En pleine phase finale de la Coupe du Monde 2026, une révélation venue des États-Unis vient jeter une ombre bien plus sérieuse sur le football argentin. Le FBI enquêterait sur les flux financiers de la Fédération argentine de football (AFA), au lendemain d’une qualification déjà entachée par une polémique arbitrale retentissante.
La qualification de l’Argentine pour les quarts de finale, arrachée 3-2 face à l’Égypte après avoir été menée de deux buts, aurait dû rester dans les mémoires comme l’un des plus beaux scénarios du tournoi. Mais les décisions de l’arbitre François Letexier ont immédiatement déclenché une vague de critiques, le sélectionneur égyptien Hossam Hassan dénonçant un match faussé, quand plusieurs de ses joueurs évoquaient une FIFA favorable à l’Albiceleste.
Un climat de suspicion déjà alimenté depuis plusieurs semaines par les liens affichés entre le président de la FIFA, Gianni Infantino, et plusieurs responsables politiques, notamment Donald Trump, dont l’intervention aurait pesé dans l’annulation du carton rouge de Folarin Balogun face à la Belgique. Plusieurs élus européens réclament d’ailleurs davantage de transparence sur la gouvernance de l’instance mondiale.

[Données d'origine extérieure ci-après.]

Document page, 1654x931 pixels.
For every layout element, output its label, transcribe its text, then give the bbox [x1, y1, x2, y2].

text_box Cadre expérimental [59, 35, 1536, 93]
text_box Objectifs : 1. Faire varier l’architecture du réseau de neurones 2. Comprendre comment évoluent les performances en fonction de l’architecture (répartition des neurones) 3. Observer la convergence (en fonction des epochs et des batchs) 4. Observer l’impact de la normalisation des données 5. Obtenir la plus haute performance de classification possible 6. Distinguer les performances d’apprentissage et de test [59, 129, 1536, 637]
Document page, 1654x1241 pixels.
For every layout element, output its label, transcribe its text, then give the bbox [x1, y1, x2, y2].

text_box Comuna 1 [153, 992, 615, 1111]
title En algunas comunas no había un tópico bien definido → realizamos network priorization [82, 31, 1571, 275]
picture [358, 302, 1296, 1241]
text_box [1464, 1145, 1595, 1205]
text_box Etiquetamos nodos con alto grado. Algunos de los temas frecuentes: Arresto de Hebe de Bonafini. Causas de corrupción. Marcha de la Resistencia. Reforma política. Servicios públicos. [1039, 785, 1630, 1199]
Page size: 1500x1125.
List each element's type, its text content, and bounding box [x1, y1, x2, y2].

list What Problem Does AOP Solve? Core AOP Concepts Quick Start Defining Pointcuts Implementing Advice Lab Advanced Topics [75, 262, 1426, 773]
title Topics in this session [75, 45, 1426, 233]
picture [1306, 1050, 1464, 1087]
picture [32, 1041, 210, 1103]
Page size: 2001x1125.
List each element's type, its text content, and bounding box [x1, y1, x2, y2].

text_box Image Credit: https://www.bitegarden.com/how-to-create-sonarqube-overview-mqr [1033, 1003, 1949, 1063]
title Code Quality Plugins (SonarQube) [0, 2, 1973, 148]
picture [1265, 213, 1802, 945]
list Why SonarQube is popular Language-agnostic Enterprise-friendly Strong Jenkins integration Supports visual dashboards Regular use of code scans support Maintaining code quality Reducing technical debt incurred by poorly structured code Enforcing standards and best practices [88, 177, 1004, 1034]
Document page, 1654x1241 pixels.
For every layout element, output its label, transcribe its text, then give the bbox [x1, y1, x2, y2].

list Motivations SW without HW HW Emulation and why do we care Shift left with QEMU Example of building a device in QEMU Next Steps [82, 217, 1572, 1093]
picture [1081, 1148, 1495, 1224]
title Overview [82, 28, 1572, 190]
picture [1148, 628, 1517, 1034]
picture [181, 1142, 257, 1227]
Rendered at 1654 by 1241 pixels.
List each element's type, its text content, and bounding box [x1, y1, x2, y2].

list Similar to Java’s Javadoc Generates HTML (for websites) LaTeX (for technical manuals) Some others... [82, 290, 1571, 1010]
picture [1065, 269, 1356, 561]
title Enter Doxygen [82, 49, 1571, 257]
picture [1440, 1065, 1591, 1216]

Le FBI s’intéresse aux finances de l’AFA
C’est dans ce contexte tendu qu’est tombée l’information la plus sensible : des agents du FBI et des procureurs fédéraux américains ont ouvert une enquête portant sur les opérations financières de l’AFA, présidée par Claudio Tapia. Les investigations visent à retracer plusieurs centaines de millions de dollars liés aux contrats commerciaux de la fédération, ayant transité par le système bancaire américain via des établissements comme Citibank, Synovus, Bank of America, JP Morgan et PNC Bank.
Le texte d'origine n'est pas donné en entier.